In spite of the American crisis, the exports for October, 1857, exhibit a surplus of £318,838, as compared with October, 1856, while the considerable decrease in the consumption of all articles of food and luxuries exhibited by the same returns proves that this surplus manufacture was far from being remunerative, or the natural consequence of thriving industry. The recoil of the crisis on English industry will become apparent in the next Board of Trade returns. A comparison of the returns for the single months from January, 1857, to October, 1857, will show that English production attained its maximum in the month of May, when the surplus export over that of May, 1856, amounted to £2,648,904. In June, consequent upon the first news of the Indian mutinies, the total production sank down beneath that of the corresponding month in 1856, and exhibited a relative decrease in the exports of £30,247. In July, despite the contraction of the Indian market, the production had not only recovered the standard of the corresponding month in 1856, but exceeded it by no less a sum than £2,233,306. It is, therefore, clear that in that month the other markets had to absorb beyond their ordinary consumption not only the portion usually sent to India, but a great surplus over the usual English production.
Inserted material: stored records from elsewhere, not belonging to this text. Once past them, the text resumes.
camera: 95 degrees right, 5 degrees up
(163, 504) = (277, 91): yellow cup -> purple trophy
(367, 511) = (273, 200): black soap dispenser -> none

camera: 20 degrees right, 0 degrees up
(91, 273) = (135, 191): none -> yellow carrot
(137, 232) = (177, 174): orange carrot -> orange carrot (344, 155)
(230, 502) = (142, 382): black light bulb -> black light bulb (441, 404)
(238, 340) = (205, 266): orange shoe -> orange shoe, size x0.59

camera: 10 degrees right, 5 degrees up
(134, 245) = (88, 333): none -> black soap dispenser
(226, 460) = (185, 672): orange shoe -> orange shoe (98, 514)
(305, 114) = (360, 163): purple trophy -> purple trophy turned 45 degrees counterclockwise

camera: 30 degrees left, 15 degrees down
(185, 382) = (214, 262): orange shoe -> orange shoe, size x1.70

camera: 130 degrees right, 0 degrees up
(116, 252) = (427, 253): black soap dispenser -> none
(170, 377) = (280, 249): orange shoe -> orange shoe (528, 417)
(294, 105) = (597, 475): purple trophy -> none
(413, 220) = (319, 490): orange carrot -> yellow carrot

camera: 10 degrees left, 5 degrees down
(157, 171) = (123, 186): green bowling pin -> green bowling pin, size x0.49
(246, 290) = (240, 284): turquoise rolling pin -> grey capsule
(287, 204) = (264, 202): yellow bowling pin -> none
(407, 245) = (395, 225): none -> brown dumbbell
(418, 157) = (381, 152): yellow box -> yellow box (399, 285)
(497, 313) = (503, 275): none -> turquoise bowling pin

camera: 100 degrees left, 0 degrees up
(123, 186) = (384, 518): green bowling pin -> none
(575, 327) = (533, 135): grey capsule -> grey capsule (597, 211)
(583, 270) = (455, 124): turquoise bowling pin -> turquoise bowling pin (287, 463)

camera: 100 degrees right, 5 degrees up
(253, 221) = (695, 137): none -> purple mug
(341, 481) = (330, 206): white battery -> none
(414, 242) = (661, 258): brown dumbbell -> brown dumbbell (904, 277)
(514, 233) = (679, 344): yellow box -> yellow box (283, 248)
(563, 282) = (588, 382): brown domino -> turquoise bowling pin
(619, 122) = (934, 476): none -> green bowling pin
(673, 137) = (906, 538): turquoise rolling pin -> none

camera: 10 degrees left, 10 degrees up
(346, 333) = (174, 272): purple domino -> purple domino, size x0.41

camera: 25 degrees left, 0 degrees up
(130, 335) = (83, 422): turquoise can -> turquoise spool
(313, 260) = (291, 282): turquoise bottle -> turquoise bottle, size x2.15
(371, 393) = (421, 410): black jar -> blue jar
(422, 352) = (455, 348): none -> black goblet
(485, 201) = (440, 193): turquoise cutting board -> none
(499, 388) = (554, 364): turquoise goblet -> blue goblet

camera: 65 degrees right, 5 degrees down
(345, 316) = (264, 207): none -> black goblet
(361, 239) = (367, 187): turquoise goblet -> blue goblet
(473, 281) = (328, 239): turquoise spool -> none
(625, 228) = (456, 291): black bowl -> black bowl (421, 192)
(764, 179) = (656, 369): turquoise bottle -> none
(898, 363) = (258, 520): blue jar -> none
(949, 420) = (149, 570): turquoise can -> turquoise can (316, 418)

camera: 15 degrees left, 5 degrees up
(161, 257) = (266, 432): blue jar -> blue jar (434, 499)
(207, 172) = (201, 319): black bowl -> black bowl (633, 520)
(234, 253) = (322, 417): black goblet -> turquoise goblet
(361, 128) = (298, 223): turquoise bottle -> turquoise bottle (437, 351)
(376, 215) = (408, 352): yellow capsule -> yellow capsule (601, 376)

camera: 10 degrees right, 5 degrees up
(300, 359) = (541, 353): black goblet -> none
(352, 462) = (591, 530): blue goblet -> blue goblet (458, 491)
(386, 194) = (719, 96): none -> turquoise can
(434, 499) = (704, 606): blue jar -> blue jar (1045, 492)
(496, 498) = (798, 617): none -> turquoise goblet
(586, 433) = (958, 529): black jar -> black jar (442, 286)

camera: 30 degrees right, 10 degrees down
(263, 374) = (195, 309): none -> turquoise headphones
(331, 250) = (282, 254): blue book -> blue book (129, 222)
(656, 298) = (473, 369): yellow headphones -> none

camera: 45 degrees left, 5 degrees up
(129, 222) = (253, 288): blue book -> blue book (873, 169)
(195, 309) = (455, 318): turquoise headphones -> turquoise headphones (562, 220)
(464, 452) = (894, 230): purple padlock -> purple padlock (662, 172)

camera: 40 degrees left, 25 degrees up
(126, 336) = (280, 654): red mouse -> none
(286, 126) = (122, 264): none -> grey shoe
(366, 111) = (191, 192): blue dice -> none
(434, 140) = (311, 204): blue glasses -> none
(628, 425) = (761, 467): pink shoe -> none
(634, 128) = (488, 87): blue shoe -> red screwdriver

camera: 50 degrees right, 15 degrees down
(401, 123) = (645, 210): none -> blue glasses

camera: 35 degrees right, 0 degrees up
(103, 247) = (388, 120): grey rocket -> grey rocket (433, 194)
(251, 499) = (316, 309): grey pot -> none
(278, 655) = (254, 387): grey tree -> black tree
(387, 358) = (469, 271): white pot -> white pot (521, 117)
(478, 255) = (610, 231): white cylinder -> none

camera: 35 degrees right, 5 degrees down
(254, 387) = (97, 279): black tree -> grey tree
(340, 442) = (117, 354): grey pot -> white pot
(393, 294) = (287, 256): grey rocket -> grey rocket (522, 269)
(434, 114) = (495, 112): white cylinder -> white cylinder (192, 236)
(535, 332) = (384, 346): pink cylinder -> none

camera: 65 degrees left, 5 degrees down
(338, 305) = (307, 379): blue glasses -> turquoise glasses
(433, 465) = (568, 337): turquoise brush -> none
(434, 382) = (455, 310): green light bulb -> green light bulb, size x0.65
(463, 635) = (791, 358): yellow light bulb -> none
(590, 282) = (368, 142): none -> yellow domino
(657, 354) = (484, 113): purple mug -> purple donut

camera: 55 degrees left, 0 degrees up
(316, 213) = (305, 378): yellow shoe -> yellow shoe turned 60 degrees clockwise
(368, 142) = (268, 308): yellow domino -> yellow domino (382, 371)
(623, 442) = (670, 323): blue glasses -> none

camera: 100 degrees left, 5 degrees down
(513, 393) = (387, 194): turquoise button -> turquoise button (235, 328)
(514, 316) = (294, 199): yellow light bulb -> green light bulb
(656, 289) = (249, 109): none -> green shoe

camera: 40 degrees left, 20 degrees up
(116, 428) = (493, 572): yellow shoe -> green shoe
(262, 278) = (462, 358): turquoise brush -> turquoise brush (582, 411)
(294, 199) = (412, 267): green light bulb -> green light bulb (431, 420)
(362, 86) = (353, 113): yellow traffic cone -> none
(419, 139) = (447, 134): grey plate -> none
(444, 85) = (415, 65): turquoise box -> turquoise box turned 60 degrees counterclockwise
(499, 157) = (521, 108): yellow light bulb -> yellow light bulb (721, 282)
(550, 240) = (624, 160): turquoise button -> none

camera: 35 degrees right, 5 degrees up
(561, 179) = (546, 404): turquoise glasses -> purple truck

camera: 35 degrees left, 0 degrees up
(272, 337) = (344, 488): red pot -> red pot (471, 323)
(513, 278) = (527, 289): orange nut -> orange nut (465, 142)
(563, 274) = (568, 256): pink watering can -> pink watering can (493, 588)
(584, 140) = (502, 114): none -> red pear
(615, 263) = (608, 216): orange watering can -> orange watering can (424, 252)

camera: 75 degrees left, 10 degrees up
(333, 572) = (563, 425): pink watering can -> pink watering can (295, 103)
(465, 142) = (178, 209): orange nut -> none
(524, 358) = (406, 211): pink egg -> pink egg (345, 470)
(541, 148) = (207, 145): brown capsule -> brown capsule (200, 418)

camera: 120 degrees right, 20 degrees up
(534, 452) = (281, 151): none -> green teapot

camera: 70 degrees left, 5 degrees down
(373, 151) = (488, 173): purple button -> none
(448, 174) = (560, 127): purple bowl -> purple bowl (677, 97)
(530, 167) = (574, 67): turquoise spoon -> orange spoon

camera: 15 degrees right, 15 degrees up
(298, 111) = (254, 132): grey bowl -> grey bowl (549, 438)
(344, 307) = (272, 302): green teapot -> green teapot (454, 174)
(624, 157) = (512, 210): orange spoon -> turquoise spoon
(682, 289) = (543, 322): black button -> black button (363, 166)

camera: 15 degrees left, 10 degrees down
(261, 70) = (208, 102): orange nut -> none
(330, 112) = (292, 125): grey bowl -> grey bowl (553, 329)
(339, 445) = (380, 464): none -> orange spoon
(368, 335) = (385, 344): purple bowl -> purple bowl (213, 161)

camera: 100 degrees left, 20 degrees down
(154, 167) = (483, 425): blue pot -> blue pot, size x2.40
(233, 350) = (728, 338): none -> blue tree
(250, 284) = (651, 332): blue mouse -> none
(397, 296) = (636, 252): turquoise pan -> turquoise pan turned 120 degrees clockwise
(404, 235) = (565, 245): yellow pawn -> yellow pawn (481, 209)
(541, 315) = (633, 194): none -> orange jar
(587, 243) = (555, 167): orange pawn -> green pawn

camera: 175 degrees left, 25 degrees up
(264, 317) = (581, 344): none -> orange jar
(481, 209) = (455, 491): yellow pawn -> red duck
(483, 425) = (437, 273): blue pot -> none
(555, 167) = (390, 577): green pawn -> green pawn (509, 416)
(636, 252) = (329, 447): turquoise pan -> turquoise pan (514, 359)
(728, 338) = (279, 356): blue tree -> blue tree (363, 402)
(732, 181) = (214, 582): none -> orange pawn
In that month, therefore, the foreign markets seem to have been so far overstocked that the increase in the exports was successively forced down from about two and one third millions to £885,513 in August, £852,203 in September, and £318,838 in October. The study of the English trade reports affords the only trustworthy clue to the mystery of the present convulsion in that country.


Written on November 27, 1857
First published in the New-York Daily Tribune, No. 5196, December 15, 1857 as a leading article



Notes

[a] The Times, No. 22848, November 26, 1857, "Money-Market and City Intelligence".—Ed.

[b] See this volume, p. 390.—Ed.

[c] The United States of America.—Ed.

[d] Here and below Marx used the data from The Economist, Nos. 718, 722, 727, 731, 736, 740, 744; May 30, June 27, August 1, August 29, October 3, October 31, November 28, 1857.—Ed.